* WHAT YOU WILL DO: Take the entries below and print only the lines from the one with "गण्डकी प्रदेश" through the one with "В наличии, уточнить", exactly as they stand, both ends included.

* RECORDS FOR THIS TASK:
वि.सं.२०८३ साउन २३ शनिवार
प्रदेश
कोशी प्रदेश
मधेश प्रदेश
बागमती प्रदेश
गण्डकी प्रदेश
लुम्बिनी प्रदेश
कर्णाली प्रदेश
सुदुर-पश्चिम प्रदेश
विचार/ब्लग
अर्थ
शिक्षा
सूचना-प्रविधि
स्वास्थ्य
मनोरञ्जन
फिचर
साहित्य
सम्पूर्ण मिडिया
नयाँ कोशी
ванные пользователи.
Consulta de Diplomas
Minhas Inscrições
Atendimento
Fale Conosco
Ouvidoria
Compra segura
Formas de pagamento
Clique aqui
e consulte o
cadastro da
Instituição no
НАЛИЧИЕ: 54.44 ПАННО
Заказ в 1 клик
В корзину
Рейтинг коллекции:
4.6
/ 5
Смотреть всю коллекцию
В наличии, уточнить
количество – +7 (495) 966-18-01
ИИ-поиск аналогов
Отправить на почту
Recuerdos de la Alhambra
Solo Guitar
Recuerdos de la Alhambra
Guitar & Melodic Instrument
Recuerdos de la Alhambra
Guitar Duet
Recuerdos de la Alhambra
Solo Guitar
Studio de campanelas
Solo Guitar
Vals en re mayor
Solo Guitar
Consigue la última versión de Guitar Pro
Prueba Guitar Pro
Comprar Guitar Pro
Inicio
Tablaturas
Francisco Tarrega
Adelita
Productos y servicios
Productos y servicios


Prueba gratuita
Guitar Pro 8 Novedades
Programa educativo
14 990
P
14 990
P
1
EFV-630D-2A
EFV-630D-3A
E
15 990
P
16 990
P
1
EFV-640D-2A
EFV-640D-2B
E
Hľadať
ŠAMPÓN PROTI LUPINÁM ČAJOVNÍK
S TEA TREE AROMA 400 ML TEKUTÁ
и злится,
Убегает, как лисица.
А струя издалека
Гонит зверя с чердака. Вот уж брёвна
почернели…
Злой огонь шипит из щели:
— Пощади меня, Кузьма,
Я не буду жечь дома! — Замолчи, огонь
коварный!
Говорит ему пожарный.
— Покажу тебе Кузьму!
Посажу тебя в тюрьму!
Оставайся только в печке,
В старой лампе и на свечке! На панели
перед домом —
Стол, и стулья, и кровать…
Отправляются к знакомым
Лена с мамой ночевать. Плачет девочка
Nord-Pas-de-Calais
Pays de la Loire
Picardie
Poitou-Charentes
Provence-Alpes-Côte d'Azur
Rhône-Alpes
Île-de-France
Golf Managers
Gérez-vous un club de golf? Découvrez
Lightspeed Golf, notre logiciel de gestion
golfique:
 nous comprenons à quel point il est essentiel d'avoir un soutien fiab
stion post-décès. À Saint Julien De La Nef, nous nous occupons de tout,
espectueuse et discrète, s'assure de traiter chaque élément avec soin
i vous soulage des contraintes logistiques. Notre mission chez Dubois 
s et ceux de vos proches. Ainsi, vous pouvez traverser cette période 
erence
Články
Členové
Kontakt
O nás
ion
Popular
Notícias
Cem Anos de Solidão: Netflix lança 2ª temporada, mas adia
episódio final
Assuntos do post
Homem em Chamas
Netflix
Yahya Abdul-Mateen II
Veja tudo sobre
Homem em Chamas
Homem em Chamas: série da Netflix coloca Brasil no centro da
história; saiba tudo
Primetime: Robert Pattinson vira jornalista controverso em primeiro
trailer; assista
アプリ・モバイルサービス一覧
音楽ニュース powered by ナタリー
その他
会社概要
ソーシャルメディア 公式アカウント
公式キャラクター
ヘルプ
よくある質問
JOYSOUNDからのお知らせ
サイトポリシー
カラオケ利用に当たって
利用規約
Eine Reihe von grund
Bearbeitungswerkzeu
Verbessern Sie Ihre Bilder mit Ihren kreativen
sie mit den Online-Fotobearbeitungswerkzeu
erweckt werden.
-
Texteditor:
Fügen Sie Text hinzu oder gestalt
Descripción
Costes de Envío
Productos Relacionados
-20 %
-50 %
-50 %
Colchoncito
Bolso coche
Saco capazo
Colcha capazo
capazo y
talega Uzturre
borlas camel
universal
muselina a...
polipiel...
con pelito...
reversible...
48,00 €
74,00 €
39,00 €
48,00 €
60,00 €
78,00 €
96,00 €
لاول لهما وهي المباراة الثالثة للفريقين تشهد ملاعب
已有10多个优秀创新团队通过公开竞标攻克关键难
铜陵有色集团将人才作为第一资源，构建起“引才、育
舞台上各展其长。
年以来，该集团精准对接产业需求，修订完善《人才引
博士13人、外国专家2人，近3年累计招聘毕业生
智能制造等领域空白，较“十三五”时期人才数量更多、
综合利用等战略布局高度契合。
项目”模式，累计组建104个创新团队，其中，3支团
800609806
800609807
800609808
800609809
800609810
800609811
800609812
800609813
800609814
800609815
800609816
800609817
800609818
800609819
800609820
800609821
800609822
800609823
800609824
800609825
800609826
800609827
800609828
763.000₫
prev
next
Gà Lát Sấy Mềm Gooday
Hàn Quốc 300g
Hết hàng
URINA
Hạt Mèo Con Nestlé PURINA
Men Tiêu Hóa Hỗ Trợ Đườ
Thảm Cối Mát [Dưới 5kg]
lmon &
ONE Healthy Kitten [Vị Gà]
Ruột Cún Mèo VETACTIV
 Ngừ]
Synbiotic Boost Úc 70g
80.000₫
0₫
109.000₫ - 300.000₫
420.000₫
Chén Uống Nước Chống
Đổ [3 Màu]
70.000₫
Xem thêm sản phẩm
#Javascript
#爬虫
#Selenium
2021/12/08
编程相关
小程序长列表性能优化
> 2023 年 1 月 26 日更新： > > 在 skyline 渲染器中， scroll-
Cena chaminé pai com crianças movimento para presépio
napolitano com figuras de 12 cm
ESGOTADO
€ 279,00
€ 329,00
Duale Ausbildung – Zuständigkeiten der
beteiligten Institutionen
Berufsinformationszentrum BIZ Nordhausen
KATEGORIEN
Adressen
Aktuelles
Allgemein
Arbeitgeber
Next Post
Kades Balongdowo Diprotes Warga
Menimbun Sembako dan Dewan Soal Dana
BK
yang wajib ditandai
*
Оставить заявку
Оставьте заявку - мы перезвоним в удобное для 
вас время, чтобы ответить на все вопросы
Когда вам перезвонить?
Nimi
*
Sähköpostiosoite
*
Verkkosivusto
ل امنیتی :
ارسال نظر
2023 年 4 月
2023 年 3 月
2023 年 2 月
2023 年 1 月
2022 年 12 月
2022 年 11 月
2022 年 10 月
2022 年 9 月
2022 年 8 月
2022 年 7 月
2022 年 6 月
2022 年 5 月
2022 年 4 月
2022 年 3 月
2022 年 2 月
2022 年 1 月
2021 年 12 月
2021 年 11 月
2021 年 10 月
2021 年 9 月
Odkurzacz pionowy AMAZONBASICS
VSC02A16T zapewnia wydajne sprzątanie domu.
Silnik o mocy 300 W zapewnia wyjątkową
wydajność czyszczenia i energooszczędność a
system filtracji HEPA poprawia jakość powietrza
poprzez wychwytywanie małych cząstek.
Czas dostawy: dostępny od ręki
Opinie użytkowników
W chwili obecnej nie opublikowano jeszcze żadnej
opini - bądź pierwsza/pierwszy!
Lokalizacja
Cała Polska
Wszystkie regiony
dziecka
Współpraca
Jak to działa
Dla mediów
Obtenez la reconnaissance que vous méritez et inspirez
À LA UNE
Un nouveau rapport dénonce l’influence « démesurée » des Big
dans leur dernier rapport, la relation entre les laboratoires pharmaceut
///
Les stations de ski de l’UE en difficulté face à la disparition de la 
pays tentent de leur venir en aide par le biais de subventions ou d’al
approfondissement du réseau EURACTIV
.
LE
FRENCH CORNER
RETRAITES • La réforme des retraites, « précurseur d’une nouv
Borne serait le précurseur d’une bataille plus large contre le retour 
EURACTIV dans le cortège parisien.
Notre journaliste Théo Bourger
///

* REPLY TO THE EXERCISE:
गण्डकी प्रदेश
लुम्बिनी प्रदेश
कर्णाली प्रदेश
सुदुर-पश्चिम प्रदेश
विचार/ब्लग
अर्थ
शिक्षा
सूचना-प्रविधि
स्वास्थ्य
मनोरञ्जन
फिचर
साहित्य
सम्पूर्ण मिडिया
नयाँ कोशी
ванные пользователи.
Consulta de Diplomas
Minhas Inscrições
Atendimento
Fale Conosco
Ouvidoria
Compra segura
Formas de pagamento
Clique aqui
e consulte o
cadastro da
Instituição no
НАЛИЧИЕ: 54.44 ПАННО
Заказ в 1 клик
В корзину
Рейтинг коллекции:
4.6
/ 5
Смотреть всю коллекцию
В наличии, уточнить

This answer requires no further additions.